I test-fitted the “Assssin’s Daughter” shawl and decided I’m going to use all seven skeins of yarn.  Both it and the Mrs. Crocombe’s shawl are now too big to work on at the computer, which is why I was binge watching stuff on TV.

I need to organize my yarn stash, and while I’m at it, I need to go through my embarrassingly large pile of WIPs* and do a FO or frog **.  I need to start knitting hats for the cancer center again, too.   I’ve got several hats that need finishing and a whole plastic storage tub full of donated yarn.
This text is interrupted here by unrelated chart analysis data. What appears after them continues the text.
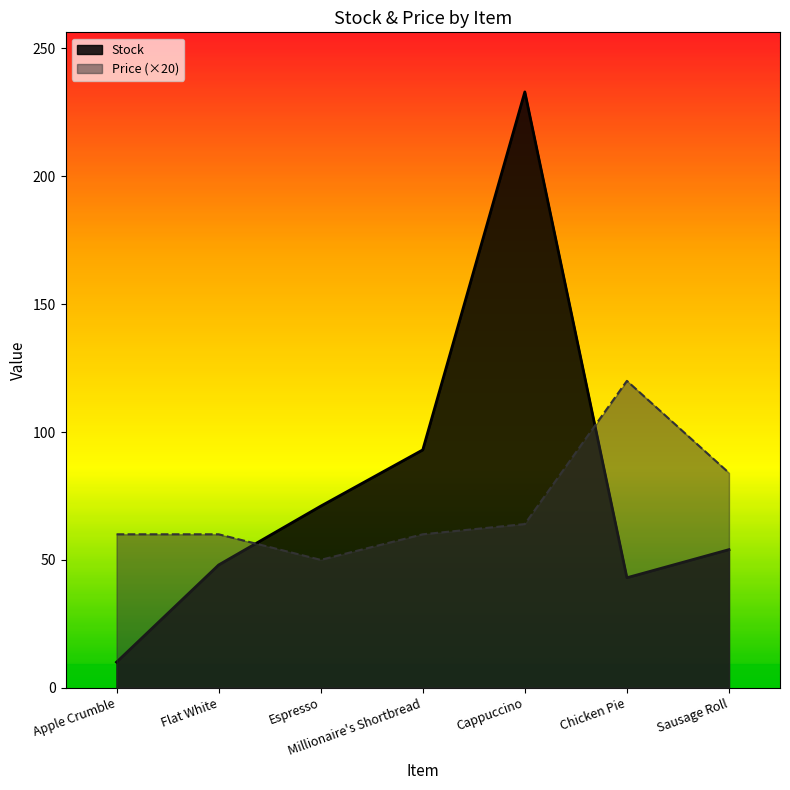

List the labels in order of Price value, smallest first.

Espresso, Apple Crumble, Flat White, Millionaire's Shortbread, Cappuccino, Sausage Roll, Chicken Pie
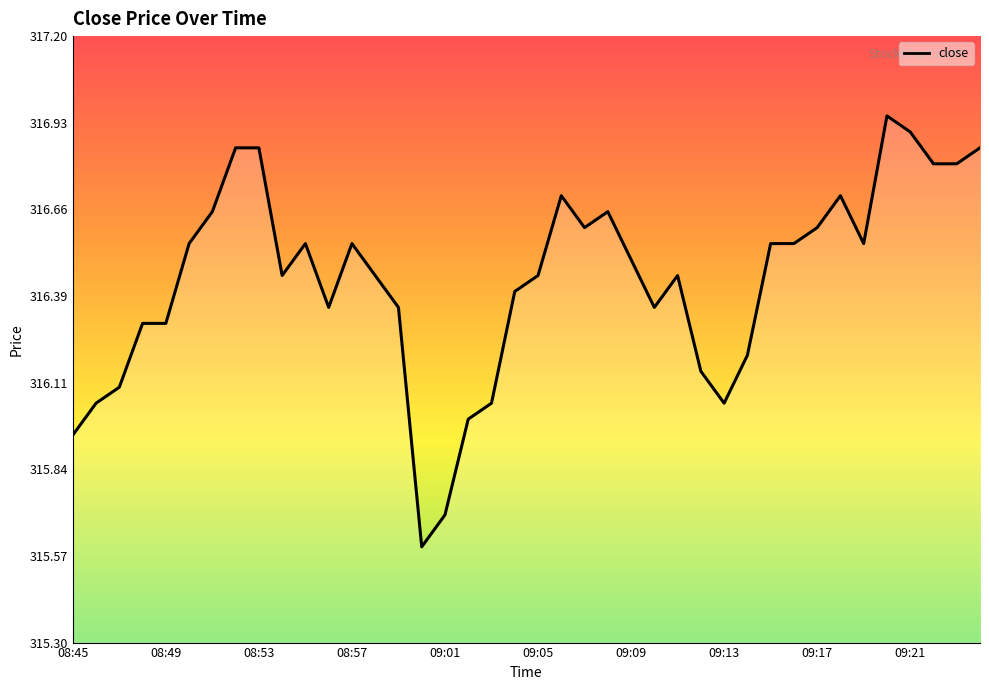

What is the smallest value displayed?

315.6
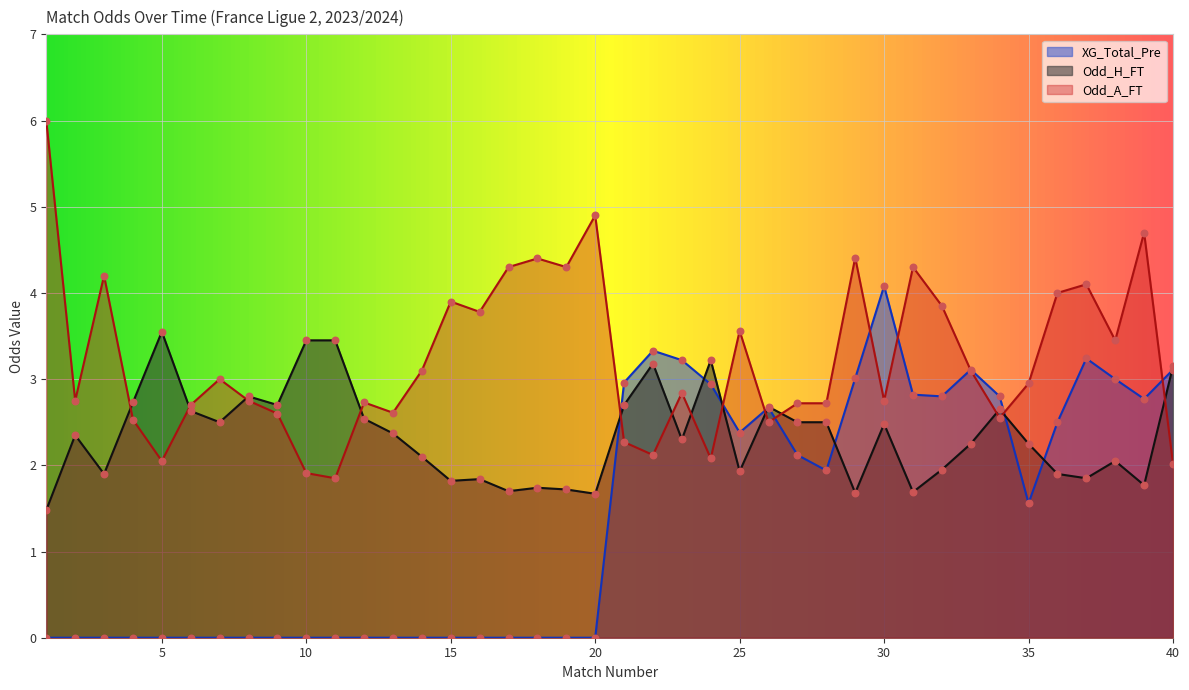

Which series contains the highest Y value?

Odd_A_FT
I think I’m going to have to haul my folding banquet table out from under the bed to block shawls on.  The floor is the only other place big enough, and I have no business doing any kind of kneeling on the knee I had replaced.  Because the shawls I need to block are all made from acrylic yarn and I plan to kill the yarn, there’s going to be a wet tea-towel and a steam iron involved, so that lets out my dining table.  I’ve got two boxes of the blocking mat tiles.  I may need to get more T-pins, though.   I’ve got several shawls that need blocking.  I’ll have to do all of them at once, and I should do it before the weather starts getting hot.  I’ll also have to locate a spot where there’s enough floor space to set the table up — preferably somewhere close to an electrical outlet .  Now, what did I do with those roundtoits . . . ?

*WIPs -- Works In Progress**FO or Frog -- either Finish the Object or completely unravel (frog) it and recycle the yarn into another project.